Exploring Shmita Outside Of Israel

  • Post category:Shmita
  • Reading time:4 mins read
by Yigal Deutscher

Jewish culture arose and took shape primarily as a land-based tradition, directly linked to a particular piece of land. Many of the laws, rituals, and beliefs of Jewish faith are directly connected to the seasons, plants, and harvest cycles of the land of Israel. So, over 2,000 years ago, when the Jewish peoplehood began to take shape and root outside of Israel, many of the commandments did not follow them to their new homes. The ‘land-dependent’ laws remained dormant in Israel, while all the other mitzvot served as the foundation for Jewish life in the Diaspora. Shmita, in terms of its laws relating to release of farmland and cessation of agriculture, is within the category of ‘land-dependent’ mitzvot that are only official halacha (Jewish law) when they can be observed on and within the soils of Israel.
During the thousands of years that Jewish culture developed outside of Israel, Shmita was never something that was practiced. In most communities, the memory of Shmita, as a core part of Jewish tradition, faded away. The few Rabbis who were still teaching and writing of Shmita did so in a romantic sense, portraying Shmita as a mystical utopian dream, which we, as a people, would be able to follow once we were building the holy community of Israel on ‘the land,’ once again, having finally returned from exile. But even in these writings, there was not a movement to begin practicing Shmita laws wherever we may have found ourselves.
So here we are, in North America, getting quite excited about Shmita. As the conversation around Shmita is rising in Jewish communities across North America, we need to address a core question: What are our intentions for Shmita outside of Israel?
Perhaps there is no real halachic imperative or need to observe Shmita outside of Israel. Yet, in its symbolic form, Shmita offers so much simply as a guiding point. There is an inherent value- beyond specific location- in having an entire peoplehood, together, in a shared rhythm, simply stop, and rest, and release.

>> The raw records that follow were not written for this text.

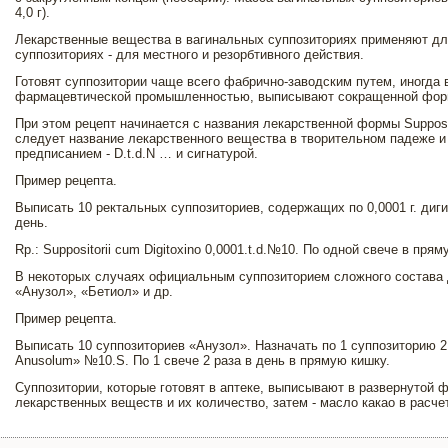
4,0 г).
Лекарственные вещества в вагинальных суппозиториях применяют для
суппозиториях - для местного и резорбтивного действия.
Готовят суппозитории чаще всего фабрично-заводским путем, иногда 
фармацевтической промышленностью, выписывают сокращенной фор
При этом рецепт начинается с названия лекарственной формы Supposit
следует название лекарственного вещества в творительном падеже и 
предписанием - D.t.d.N … и сигнатурой.
Пример рецепта.
Выписать 10 ректальных суппозиториев, содержащих по 0,0001 г. дигит
день.
Rp.: Suppositorii cum Digitoxino 0,0001.t.d.№10. По одной свече в прям
В некоторых случаях официальным суппозиторием сложного состава 
«Анузол», «Бетиол» и др.
Пример рецепта.
Выписать 10 суппозиториев «Анузол». Назначать по 1 суппозиторию 2 р
Anusolum» №10.S. По 1 свече 2 раза в день в прямую кишку.
Суппозитории, которые готовят в аптеке, выписывают в развернутой 
лекарственных веществ и их количество, затем - масло какао в расче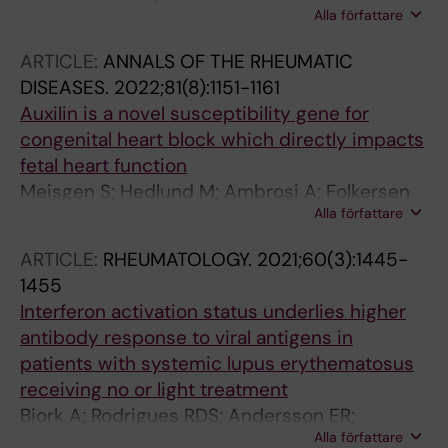
Alla författare
Sonesson S-E; Eliasson H; Bergman G;
Wahren-Herlenius M
ARTICLE:
ANNALS OF THE RHEUMATIC
DISEASES.
2022;81(8):1151-1161
Auxilin is a novel susceptibility gene for
congenital heart block which directly impacts
fetal heart function
Meisgen S; Hedlund M; Ambrosi A; Folkersen
Alla författare
L; Ottosson V; Forsberg D; Thorlacius GE;
Biavati L; Strandberg L; Mofors J; Ramskold D;
ARTICLE:
RHEUMATOLOGY.
2021;60(3):1445-
Ruhrmann S; Meneghel L; Nyberg W; Espinosa
1455
A; Hamilton RM; Franco-Cereceda A; Hamsten
Interferon activation status underlies higher
A; Olsson T; Greene L; Eriksson P; Gemzell-
antibody response to viral antigens in
Danielsson K; Salomonsson S; Kuchroo VK;
patients with systemic lupus erythematosus
Herlenius E; Kockum I; Sonesson S-E; Wahren-
receiving no or light treatment
Herlenius M
Bjork A; Rodrigues RDS; Andersson ER;
Alla författare
Sepulveda JIR; Mofors J; Kvarnstrom M; Oke V;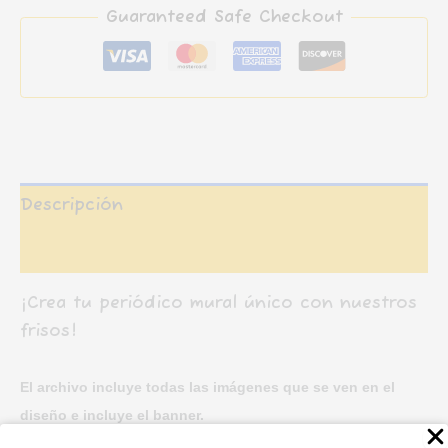
Guaranteed Safe Checkout
-
Revolución
Mexicana
(Noviembre)
cantidad
Descripción
Valoraciones (0)
¡Crea tu periódico mural único con nuestros
frisos!
El archivo incluye todas las imágenes que se ven en el
diseño e
incluye el banner.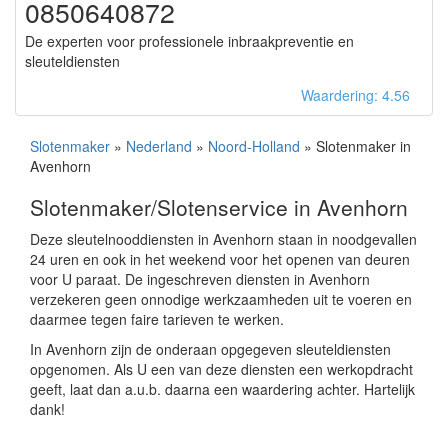
0850640872
De experten voor professionele inbraakpreventie en
sleuteldiensten
Waardering: 4.56
Slotenmaker
»
Nederland
»
Noord-Holland
» Slotenmaker in
Avenhorn
Slotenmaker/Slotenservice in Avenhorn
Deze sleutelnooddiensten in Avenhorn staan in noodgevallen
24 uren en ook in het weekend voor het openen van deuren
voor U paraat. De ingeschreven diensten in Avenhorn
verzekeren geen onnodige werkzaamheden uit te voeren en
daarmee tegen faire tarieven te werken.
In Avenhorn zijn de onderaan opgegeven sleuteldiensten
opgenomen. Als U een van deze diensten een werkopdracht
geeft, laat dan a.u.b. daarna een waardering achter. Hartelijk
dank!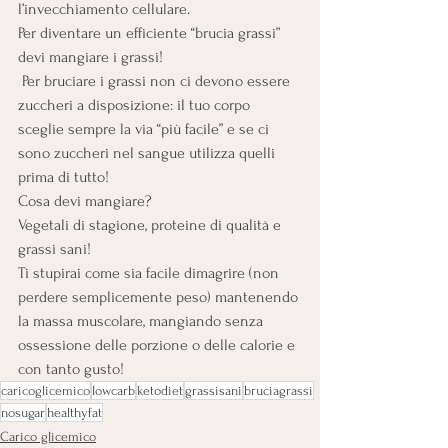
l’invecchiamento cellulare.
Per diventare un efficiente “brucia grassi” 
devi mangiare i grassi!
 Per bruciare i grassi non ci devono essere 
zuccheri a disposizione: il tuo corpo 
sceglie sempre la via “più facile” e se ci 
sono zuccheri nel sangue utilizza quelli 
prima di tutto!
Cosa devi mangiare? 
Vegetali di stagione, proteine di qualità e 
grassi sani!
Ti stupirai come sia facile dimagrire (non 
perdere semplicemente peso) mantenendo 
la massa muscolare, mangiando senza 
ossessione delle porzione o delle calorie e 
con tanto gusto!
caricoglicemico
lowcarb
ketodiet
grassisani
bruciagrassi
nosugar
healthyfat
Carico glicemico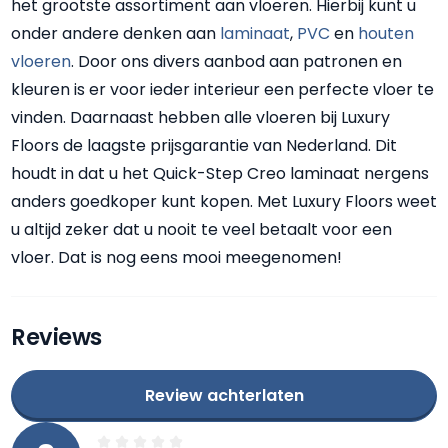
het grootste assortiment aan vloeren. Hierbij kunt u
onder andere denken aan
laminaat
,
PVC
en
houten
vloeren
. Door ons divers aanbod aan patronen en
kleuren is er voor ieder interieur een perfecte vloer te
vinden. Daarnaast hebben alle vloeren bij Luxury
Floors de laagste prijsgarantie van Nederland. Dit
houdt in dat u het Quick-Step Creo laminaat nergens
anders goedkoper kunt kopen. Met Luxury Floors weet
u altijd zeker dat u nooit te veel betaalt voor een
vloer. Dat is nog eens mooi meegenomen!
Reviews
Review achterlaten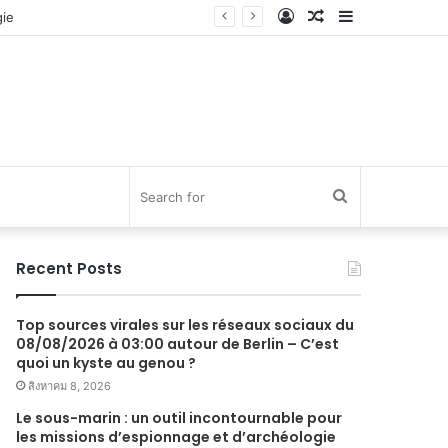
Log
Random
Sidebar
In
Article
Search
for
Recent Posts
Top sources virales sur les réseaux sociaux du
08/08/2026 à 03:00 autour de Berlin – C’est
quoi un kyste au genou ?
สิงหาคม 8, 2026
Le sous-marin : un outil incontournable pour
les missions d’espionnage et d’archéologie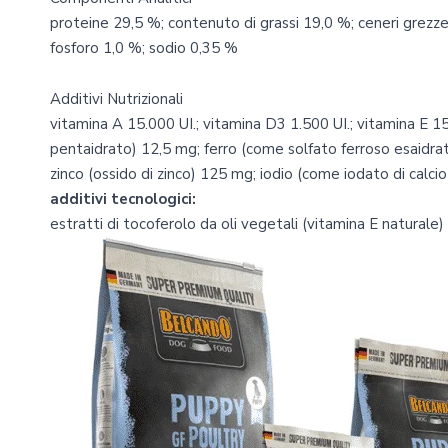
proteine 29,5 %; contenuto di grassi 19,0 %; ceneri grezze 
fosforo 1,0 %; sodio 0,35 %
Additivi Nutrizionali
vitamina A 15.000 UI.; vitamina D3 1.500 UI.; vitamina E 1
pentaidrato) 12,5 mg; ferro (come solfato ferroso esaidr
zinco (ossido di zinco) 125 mg; iodio (come iodato di calcio
additivi tecnologici:
estratti di tocoferolo da oli vegetali (vitamina E naturale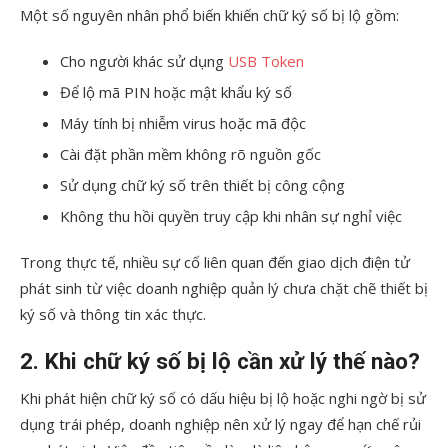
Một số nguyên nhân phổ biến khiến chữ ký số bị lộ gồm:
Cho người khác sử dụng
USB Token
Để lộ mã PIN hoặc mật khẩu ký số
Máy tính bị nhiễm virus hoặc mã độc
Cài đặt phần mềm không rõ nguồn gốc
Sử dụng chữ ký số trên thiết bị công cộng
Không thu hồi quyền truy cập khi nhân sự nghỉ việc
Trong thực tế, nhiều sự cố liên quan đến giao dịch điện tử
phát sinh từ việc doanh nghiệp quản lý chưa chặt chẽ thiết bị
ký số và thông tin xác thực.
2.
Khi chữ ký số bị lộ cần xử lý thế nào?
Khi phát hiện chữ ký số có dấu hiệu bị lộ hoặc nghi ngờ bị sử
dụng trái phép, doanh nghiệp nên xử lý ngay để hạn chế rủi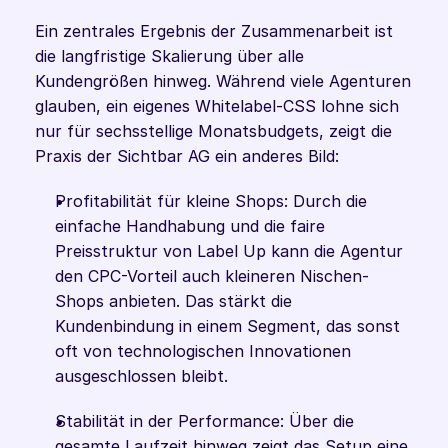
Ein zentrales Ergebnis der Zusammenarbeit ist 
die langfristige Skalierung über alle 
Kundengrößen hinweg. Während viele Agenturen 
glauben, ein eigenes Whitelabel-CSS lohne sich 
nur für sechsstellige Monatsbudgets, zeigt die 
Praxis der Sichtbar AG ein anderes Bild:
Profitabilität für kleine Shops: Durch die 
einfache Handhabung und die faire 
Preisstruktur von Label Up kann die Agentur 
den CPC-Vorteil auch kleineren Nischen-
Shops anbieten. Das stärkt die 
Kundenbindung in einem Segment, das sonst 
oft von technologischen Innovationen 
ausgeschlossen bleibt.
Stabilität in der Performance: Über die 
gesamte Laufzeit hinweg zeigt das Setup eine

The Shmita question is profound in so many ways: What would it look like to develop our society around a seventh year fallow? This question alone is so valuable. It is so powerful that it can be asked beyond the context of Shmita, beyond the question of Judaism, beyond the question of Israel. The implications of this question alone ripples with possibilities that can have profound impacts on the way we live our lives. Hidden within the laws of Shmita are potent values around faith, trust, generosity, and community. These values are at the heart of what the Shmita conversation in North America is about. While we are not in Israel, how can we distill the laws of Shmita into clear and potent values?
And as we have this conversation in North America (and anywhere else outside of Israel), the hope is that we can use this as a bridge of connection to the land and communities of Israel, where they are asking this question in quite a different way. We hope that these movements of reimagining Shmita will feed one another, and support one another, so that all Jews can reclaim Shmita as a core part of their Jewish heritage, regardless of where they live. And we hope that the more Shmita is remembered within the Diaspora Jewish community, it will add new meaning and intention to our ancestral and personal connection to Israel: the land of Israel, her soils, her watersheds, her plants, and all the peoples who call the land home and tend to it’s health.
The more the Jewish communities outside of Israel can instill Shmita values into their community and organizational practices, the greater the ripples will be felt in Israel. And similarly, the more the Jewish communities of Israel can begin actively exploring how to welcome this ancient tradition, the more it will be reflected abroad. This is a shared movement, one that we are all invited to participate in together.
Yigal Deutscher is an educator, farmer and permaculture designer. He has participated in the Adamah fellowship, and trained with the University of California, Santa Cruz (Center for Agroecology & Sustainable Food Systems), as well as with the Permaculture Research Institute in Australia. Until 2010, he was the farm manager and permaculture educator at the Chava v’Adam farm in Israel, where he also founded the Shorashim/Eco-Israel apprenticeship program. He is the founder of 7Seeds, an educational platform combining Jewish indigenous teachings & Permaculture Design strategies, as well as the manager of Hazon’s Shmita Project.